ENUNCIADO ESCRITO:
Reproduce el tramo del texto sobre la llegada que va desde "Hoy toca hablar" hasta "en el espejo.", y rebautiza "espejo" como "cristal".

FRAGMENTO PROPORCIONADO:

• • •

Hoy toca hablar de impresiones, de olores, vibraciones y sabores de boca, así que volvamos al principio. La llegada me produjo una sensación agridulce, de emociones encontradas que dicen. Como el primer día de cole de un chaval que se alegra por comenzar algo nuevo pero que se siente temeroso por lo que ha de venir, te quedas un momento con la mirada perdida delante de un espejo y te encuentras a ti mismo diciendo pero quién te manda a ti…
Ya hace una semana que llegué y si no he escrito antes ha sido porque el tiempo ha pasado tan rápido, tantas son las cosas que hay que hacer para instalarte en un lugar y un trabajo nuevos, que esa sensación, ese temor a lo desconocido, termina por quedarse en nada, una sensación fugaz, un reflejo en el espejo.

• • •

DATOS PROPORCIONADOS:
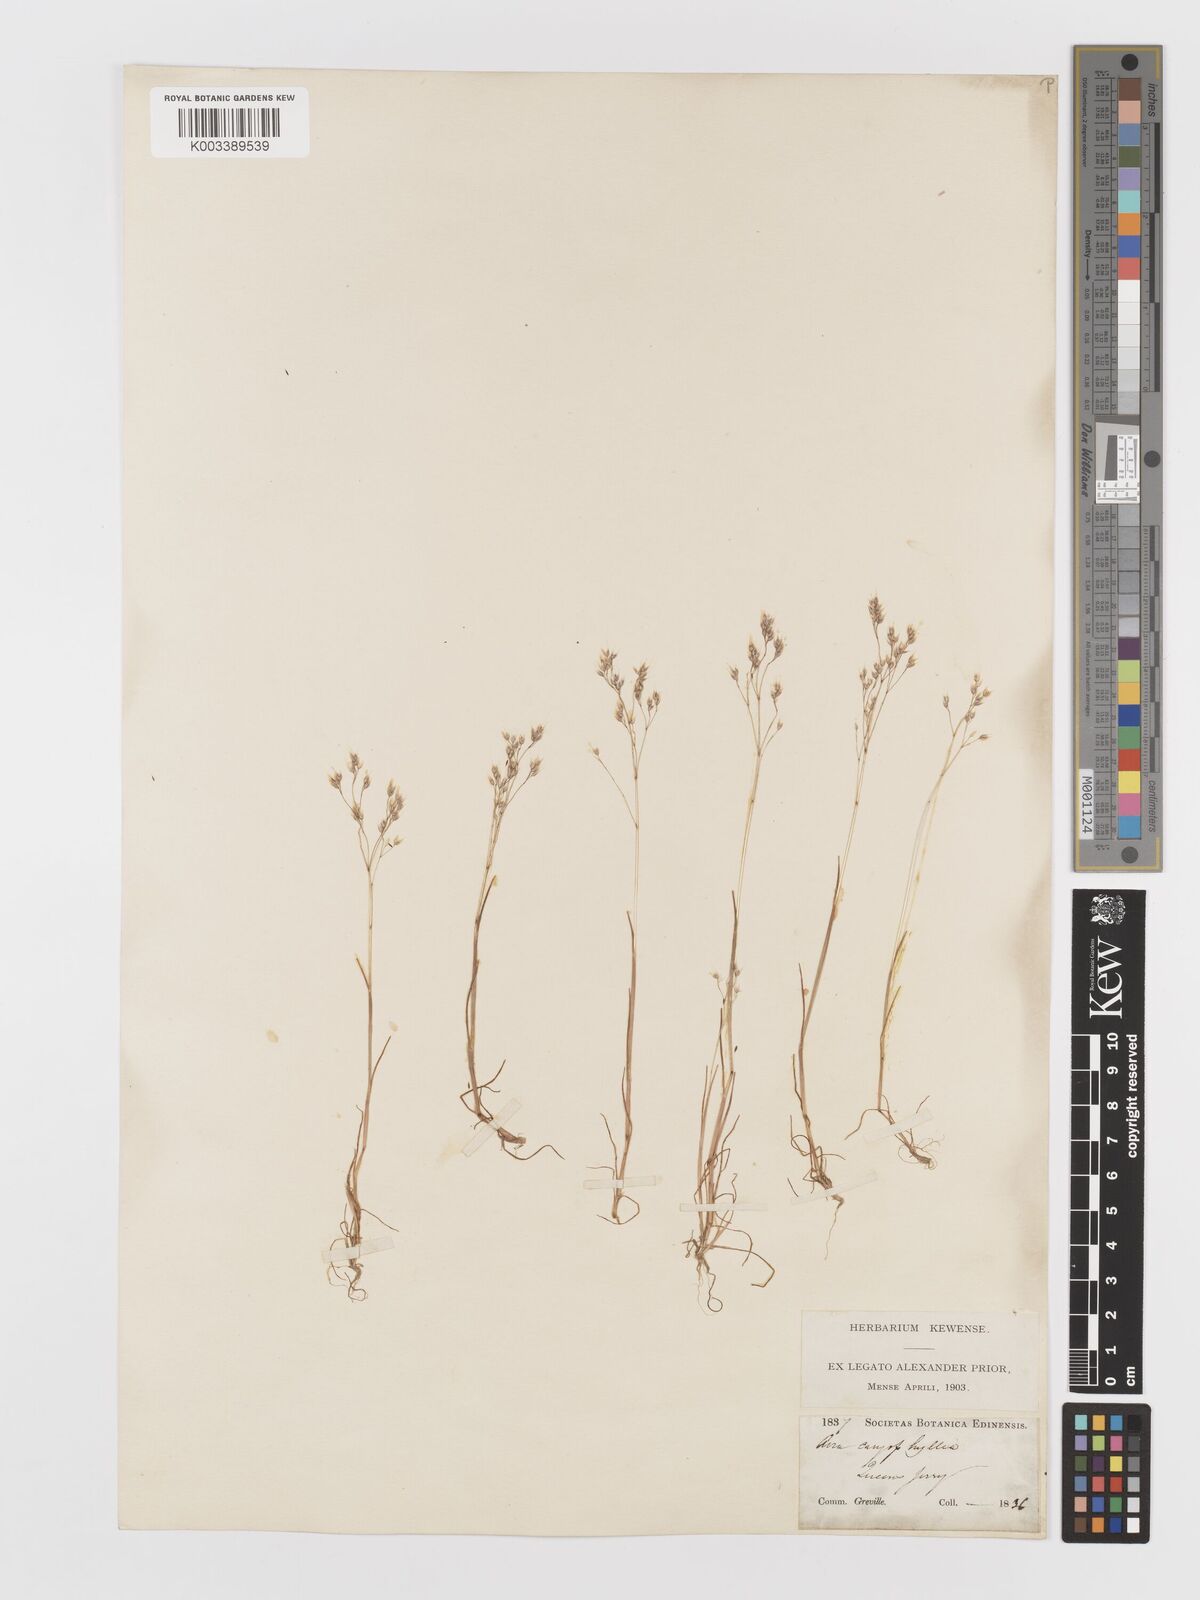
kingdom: Plantae
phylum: Tracheophyta
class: Liliopsida
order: Poales
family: Poaceae
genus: Aira
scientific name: Aira caryophyllea
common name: Silver hairgrass
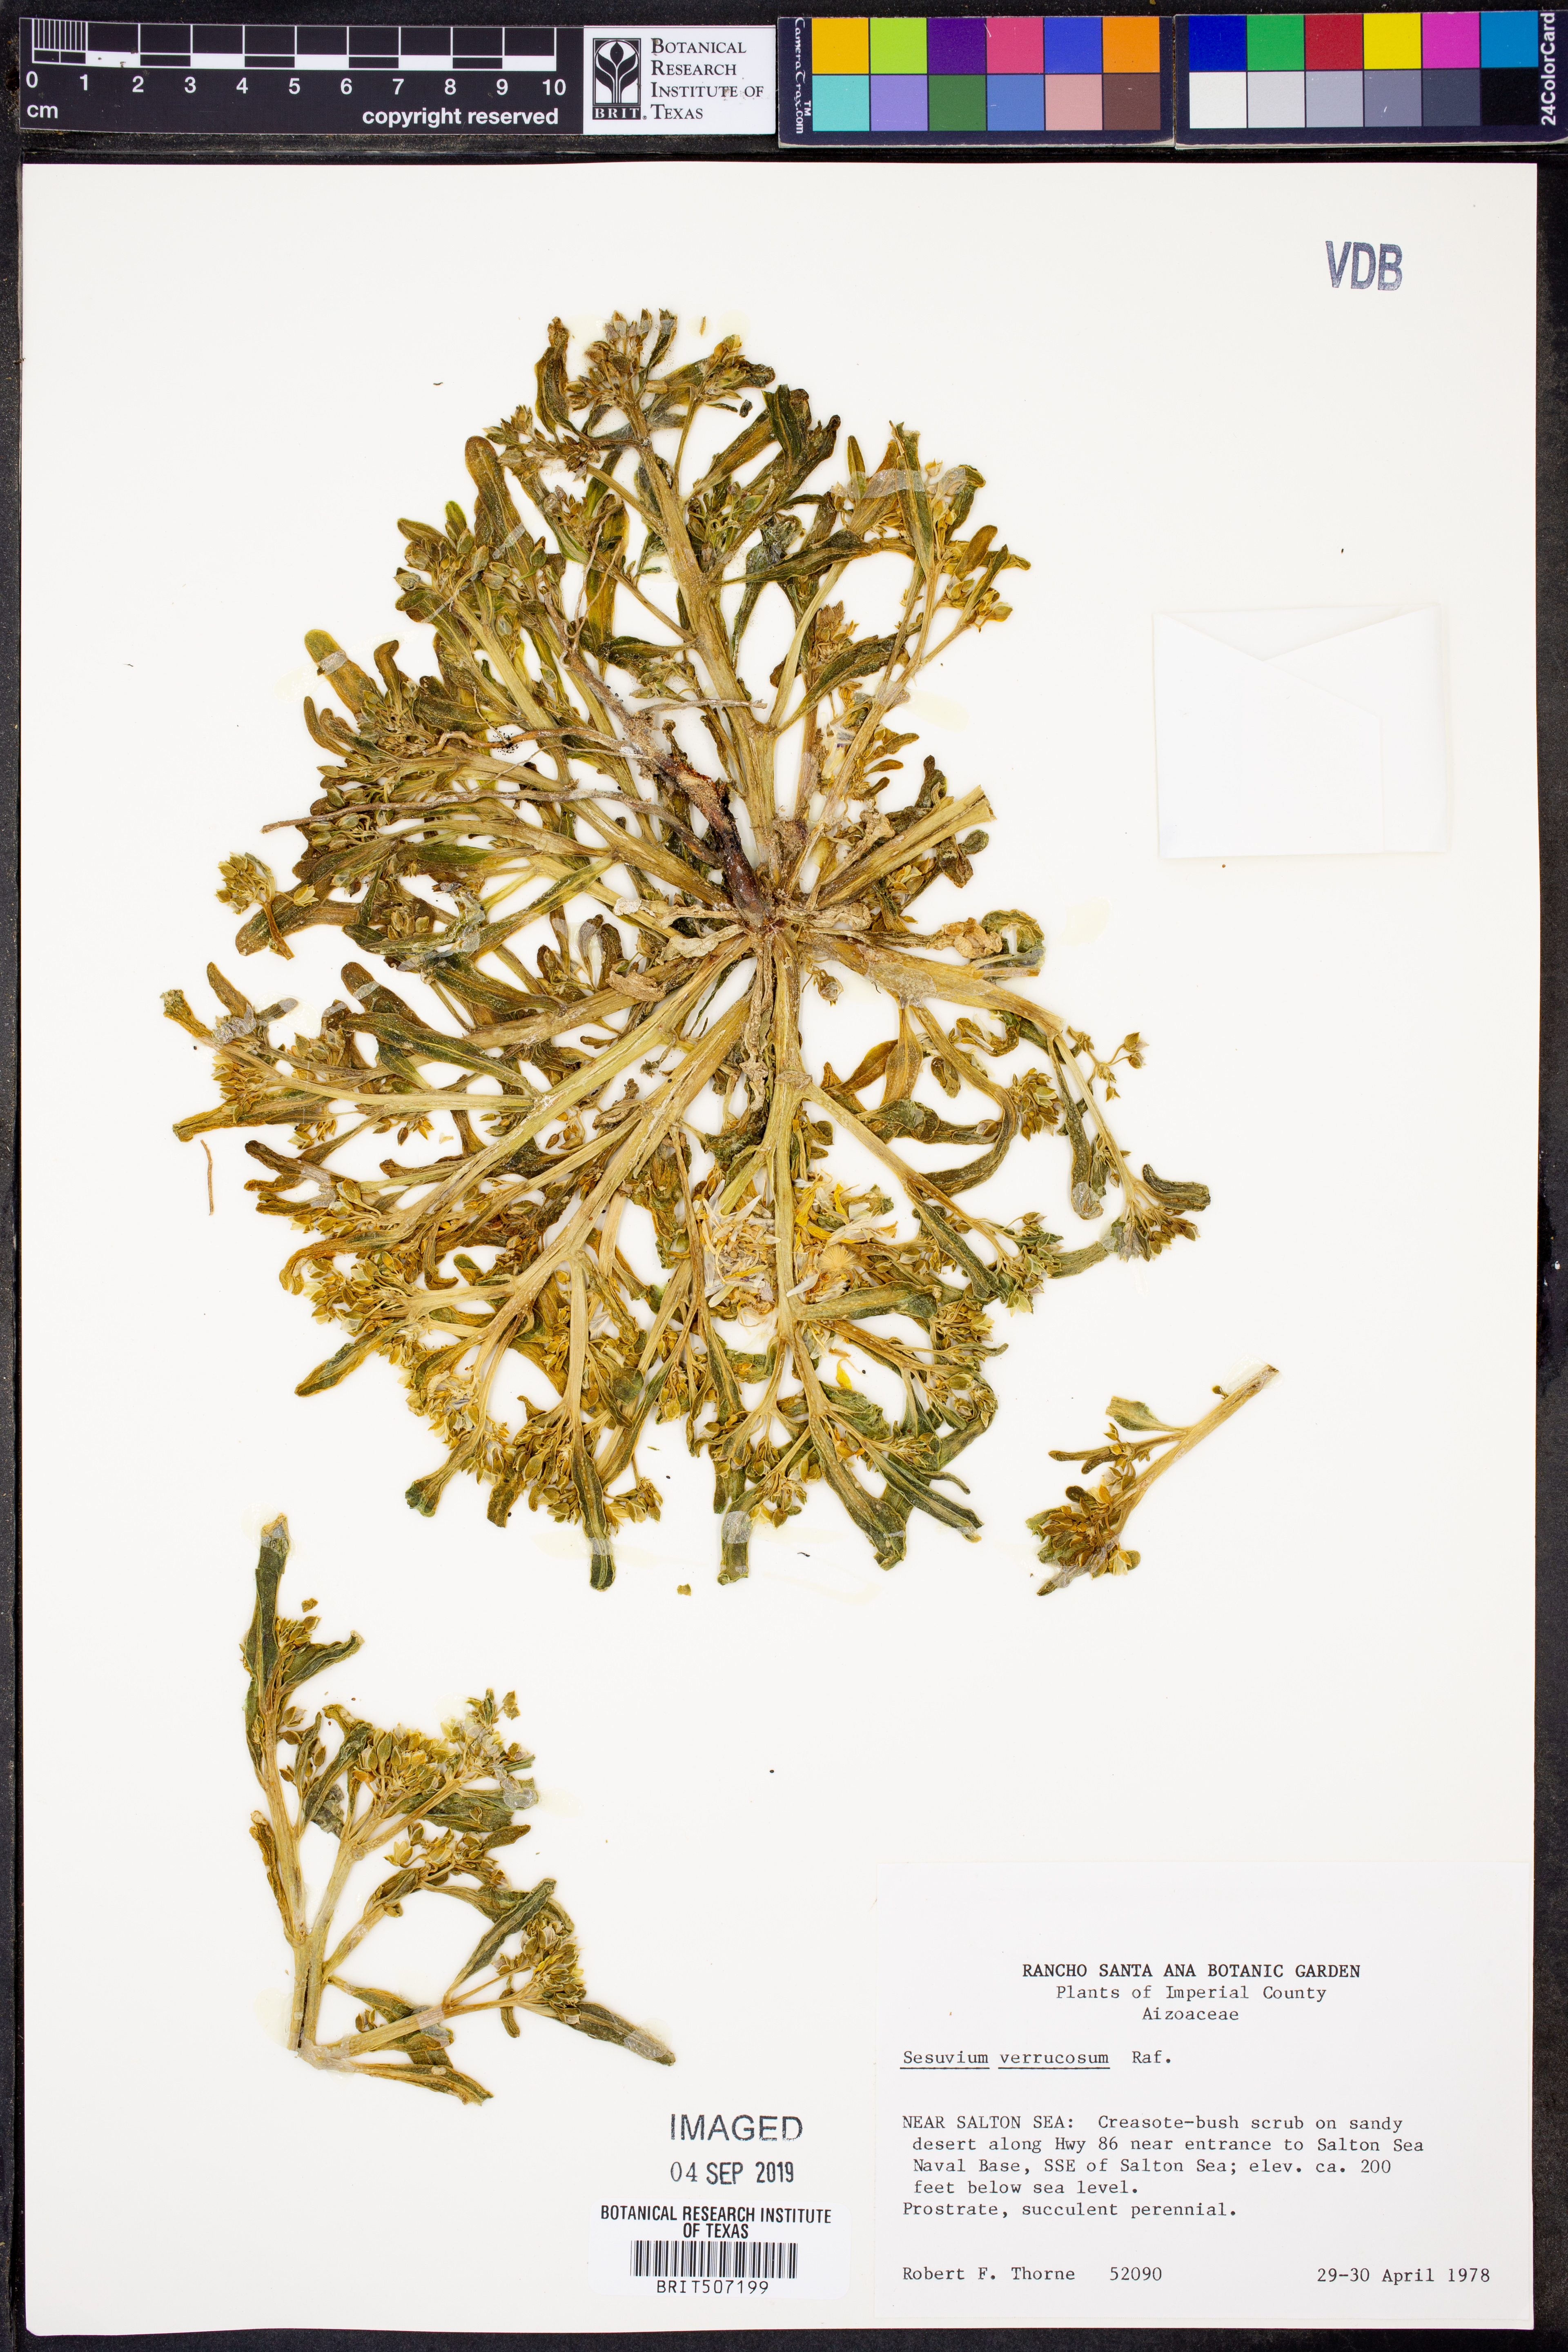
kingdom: Plantae
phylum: Tracheophyta
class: Magnoliopsida
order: Caryophyllales
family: Aizoaceae
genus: Sesuvium
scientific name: Sesuvium revolutifolium
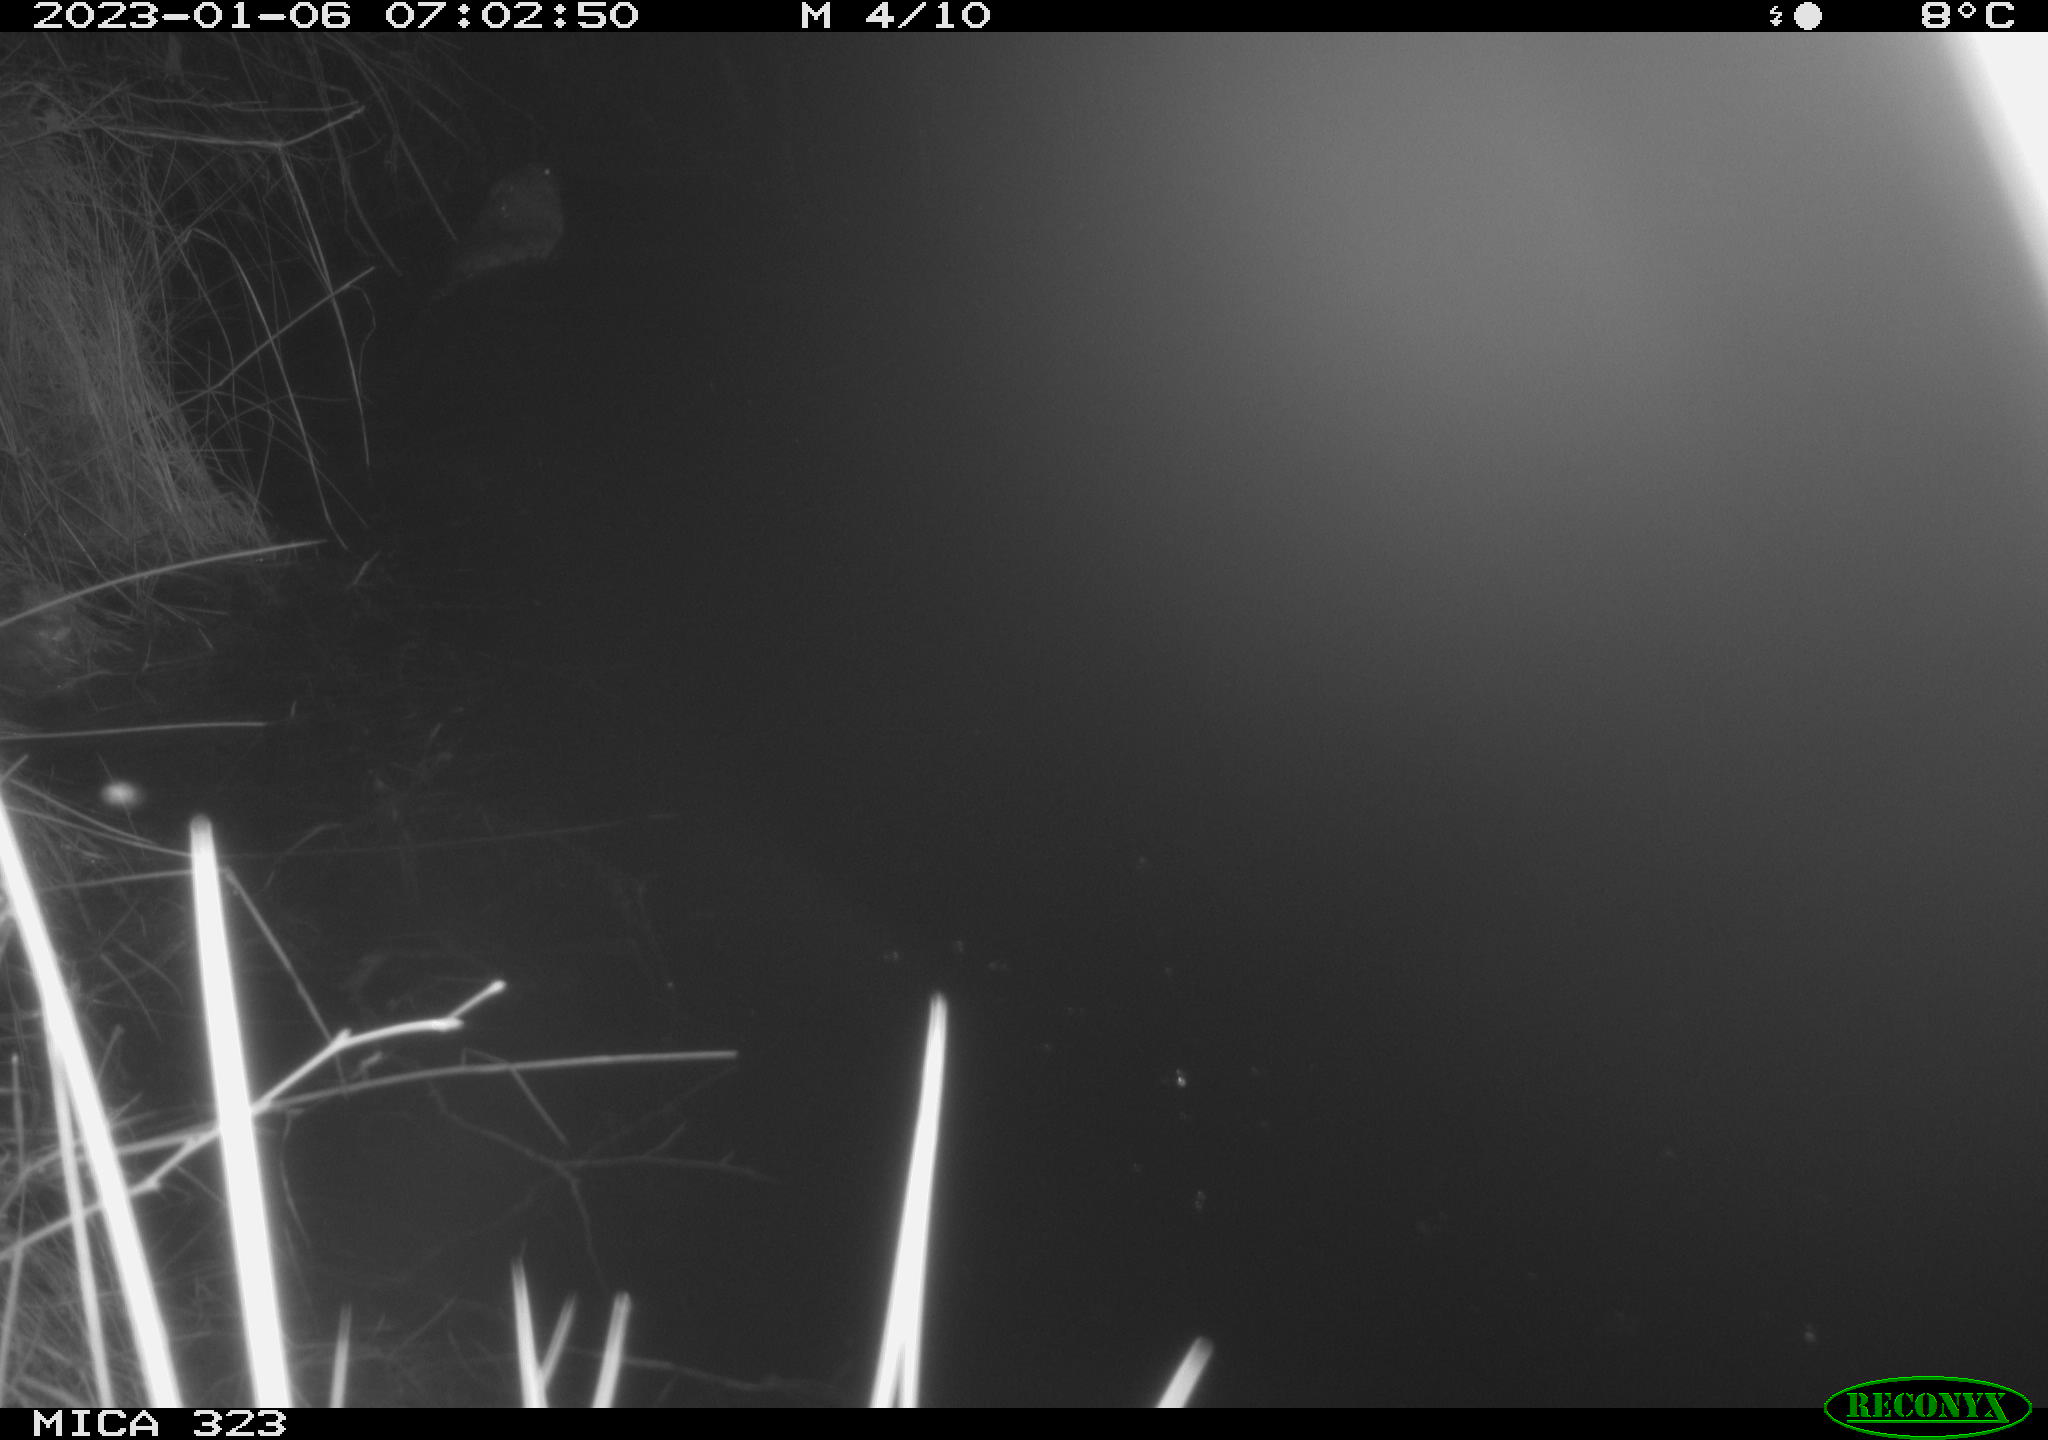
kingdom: Animalia
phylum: Chordata
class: Mammalia
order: Rodentia
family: Cricetidae
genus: Ondatra
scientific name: Ondatra zibethicus
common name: Muskrat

• • •

RESULTADO DE LA TAREA:
Hoy toca hablar de impresiones, de olores, vibraciones y sabores de boca, así que volvamos al principio. La llegada me produjo una sensación agridulce, de emociones encontradas que dicen. Como el primer día de cole de un chaval que se alegra por comenzar algo nuevo pero que se siente temeroso por lo que ha de venir, te quedas un momento con la mirada perdida delante de un cristal y te encuentras a ti mismo diciendo pero quién te manda a ti…
Ya hace una semana que llegué y si no he escrito antes ha sido porque el tiempo ha pasado tan rápido, tantas son las cosas que hay que hacer para instalarte en un lugar y un trabajo nuevos, que esa sensación, ese temor a lo desconocido, termina por quedarse en nada, una sensación fugaz, un reflejo en el cristal.